------ Material for the task

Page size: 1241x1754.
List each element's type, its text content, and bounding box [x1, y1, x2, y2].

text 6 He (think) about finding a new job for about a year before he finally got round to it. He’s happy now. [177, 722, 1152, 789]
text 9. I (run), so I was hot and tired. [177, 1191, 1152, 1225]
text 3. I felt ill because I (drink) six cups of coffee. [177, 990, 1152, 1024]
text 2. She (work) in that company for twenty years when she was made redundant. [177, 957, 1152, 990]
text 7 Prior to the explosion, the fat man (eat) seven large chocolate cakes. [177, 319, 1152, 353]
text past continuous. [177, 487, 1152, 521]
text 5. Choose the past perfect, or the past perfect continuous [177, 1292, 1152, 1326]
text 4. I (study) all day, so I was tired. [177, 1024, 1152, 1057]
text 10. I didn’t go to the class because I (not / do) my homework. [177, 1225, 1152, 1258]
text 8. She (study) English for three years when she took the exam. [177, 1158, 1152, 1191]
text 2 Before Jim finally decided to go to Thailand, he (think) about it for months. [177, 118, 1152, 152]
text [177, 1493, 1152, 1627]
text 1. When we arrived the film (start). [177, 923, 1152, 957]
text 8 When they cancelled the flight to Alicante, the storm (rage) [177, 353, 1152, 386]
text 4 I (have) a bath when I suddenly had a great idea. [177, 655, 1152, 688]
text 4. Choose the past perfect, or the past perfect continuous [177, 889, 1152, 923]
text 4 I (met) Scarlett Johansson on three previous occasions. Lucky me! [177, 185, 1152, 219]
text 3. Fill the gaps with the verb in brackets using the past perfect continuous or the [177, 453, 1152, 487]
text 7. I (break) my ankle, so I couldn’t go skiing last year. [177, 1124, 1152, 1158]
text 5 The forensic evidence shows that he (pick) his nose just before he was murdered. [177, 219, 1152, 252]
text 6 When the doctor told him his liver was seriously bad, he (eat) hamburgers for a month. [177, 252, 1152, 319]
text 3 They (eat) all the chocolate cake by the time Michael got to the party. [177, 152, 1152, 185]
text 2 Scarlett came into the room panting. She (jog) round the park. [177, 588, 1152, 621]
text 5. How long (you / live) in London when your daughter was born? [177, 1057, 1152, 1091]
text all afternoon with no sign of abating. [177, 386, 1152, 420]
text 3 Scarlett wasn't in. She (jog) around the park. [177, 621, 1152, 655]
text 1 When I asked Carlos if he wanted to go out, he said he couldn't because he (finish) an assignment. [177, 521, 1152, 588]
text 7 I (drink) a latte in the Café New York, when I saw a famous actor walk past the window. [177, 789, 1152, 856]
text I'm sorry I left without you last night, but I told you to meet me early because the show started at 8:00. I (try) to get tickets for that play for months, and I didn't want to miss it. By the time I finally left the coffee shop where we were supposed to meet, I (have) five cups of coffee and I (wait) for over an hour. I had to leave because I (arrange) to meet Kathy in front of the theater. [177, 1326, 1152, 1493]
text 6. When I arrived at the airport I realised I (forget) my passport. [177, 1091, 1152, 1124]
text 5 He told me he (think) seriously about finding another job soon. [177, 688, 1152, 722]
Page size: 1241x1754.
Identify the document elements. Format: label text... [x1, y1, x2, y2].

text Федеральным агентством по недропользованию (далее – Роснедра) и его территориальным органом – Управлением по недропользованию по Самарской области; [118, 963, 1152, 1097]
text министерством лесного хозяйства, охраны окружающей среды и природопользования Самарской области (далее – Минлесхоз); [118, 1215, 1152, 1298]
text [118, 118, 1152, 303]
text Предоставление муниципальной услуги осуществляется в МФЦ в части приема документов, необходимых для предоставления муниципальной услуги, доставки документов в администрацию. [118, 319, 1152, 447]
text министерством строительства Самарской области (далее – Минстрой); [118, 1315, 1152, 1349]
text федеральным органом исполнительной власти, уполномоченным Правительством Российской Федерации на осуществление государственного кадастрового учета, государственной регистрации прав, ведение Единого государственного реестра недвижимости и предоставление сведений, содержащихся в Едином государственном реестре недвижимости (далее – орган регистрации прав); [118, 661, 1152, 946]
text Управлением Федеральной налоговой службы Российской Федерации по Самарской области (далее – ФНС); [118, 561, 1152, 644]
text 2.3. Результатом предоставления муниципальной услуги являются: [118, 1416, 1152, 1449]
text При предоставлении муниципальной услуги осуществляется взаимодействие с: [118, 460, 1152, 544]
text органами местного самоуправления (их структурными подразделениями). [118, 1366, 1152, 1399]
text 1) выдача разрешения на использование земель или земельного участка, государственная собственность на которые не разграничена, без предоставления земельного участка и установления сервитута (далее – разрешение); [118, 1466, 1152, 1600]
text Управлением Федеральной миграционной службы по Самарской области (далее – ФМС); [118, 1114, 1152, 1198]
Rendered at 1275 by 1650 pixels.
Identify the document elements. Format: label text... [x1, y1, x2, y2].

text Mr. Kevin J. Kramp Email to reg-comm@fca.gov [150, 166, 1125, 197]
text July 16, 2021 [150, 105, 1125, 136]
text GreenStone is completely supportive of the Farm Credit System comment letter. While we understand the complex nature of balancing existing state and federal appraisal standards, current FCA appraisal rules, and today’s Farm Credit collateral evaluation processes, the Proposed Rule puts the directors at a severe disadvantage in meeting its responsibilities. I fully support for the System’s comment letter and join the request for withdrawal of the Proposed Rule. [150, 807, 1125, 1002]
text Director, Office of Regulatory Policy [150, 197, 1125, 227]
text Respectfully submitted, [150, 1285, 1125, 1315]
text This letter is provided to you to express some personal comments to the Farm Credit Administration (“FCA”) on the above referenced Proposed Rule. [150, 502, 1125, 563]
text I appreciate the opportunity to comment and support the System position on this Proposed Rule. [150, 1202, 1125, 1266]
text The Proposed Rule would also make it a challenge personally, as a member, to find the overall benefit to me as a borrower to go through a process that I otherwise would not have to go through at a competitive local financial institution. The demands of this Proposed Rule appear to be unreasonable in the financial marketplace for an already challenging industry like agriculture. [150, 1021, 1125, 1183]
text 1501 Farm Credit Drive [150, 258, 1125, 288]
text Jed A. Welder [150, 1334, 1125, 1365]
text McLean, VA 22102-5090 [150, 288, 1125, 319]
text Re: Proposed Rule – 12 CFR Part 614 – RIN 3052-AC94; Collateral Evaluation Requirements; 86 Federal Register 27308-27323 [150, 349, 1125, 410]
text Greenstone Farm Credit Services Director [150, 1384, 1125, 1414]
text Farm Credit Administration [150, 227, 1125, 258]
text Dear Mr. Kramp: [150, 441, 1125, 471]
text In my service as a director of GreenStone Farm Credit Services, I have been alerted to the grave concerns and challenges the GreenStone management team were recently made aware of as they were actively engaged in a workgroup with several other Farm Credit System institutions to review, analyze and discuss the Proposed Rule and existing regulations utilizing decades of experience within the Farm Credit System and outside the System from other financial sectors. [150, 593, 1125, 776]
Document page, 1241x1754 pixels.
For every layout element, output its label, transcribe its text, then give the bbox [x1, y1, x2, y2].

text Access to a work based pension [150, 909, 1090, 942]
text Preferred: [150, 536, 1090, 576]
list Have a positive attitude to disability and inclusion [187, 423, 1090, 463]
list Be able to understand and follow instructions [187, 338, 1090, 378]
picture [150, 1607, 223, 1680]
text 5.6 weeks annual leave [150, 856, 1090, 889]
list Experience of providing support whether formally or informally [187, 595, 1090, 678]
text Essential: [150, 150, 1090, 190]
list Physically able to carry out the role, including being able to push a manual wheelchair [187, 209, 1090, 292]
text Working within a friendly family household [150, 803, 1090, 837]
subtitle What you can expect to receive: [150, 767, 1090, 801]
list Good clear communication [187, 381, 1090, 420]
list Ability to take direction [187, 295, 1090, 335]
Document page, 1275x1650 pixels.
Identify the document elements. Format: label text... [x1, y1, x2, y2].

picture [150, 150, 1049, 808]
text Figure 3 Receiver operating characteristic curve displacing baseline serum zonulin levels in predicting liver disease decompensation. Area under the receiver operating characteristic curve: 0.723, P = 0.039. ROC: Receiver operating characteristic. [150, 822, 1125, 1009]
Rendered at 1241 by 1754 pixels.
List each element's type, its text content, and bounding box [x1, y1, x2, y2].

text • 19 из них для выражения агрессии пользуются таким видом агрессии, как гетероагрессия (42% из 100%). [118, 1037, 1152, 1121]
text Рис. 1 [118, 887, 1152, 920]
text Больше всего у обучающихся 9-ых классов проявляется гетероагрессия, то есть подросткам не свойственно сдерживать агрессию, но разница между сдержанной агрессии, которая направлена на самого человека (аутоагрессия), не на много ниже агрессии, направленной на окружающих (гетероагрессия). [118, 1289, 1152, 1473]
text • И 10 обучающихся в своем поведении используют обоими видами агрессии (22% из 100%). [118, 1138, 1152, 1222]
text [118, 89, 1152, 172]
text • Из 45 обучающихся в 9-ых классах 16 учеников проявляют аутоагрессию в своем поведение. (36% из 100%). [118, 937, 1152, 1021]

------------

Work instructions ▸
If a line in the entries holds the string "Kramp", it belongs in the tally; state the tally alone.

Exercise response ▸
2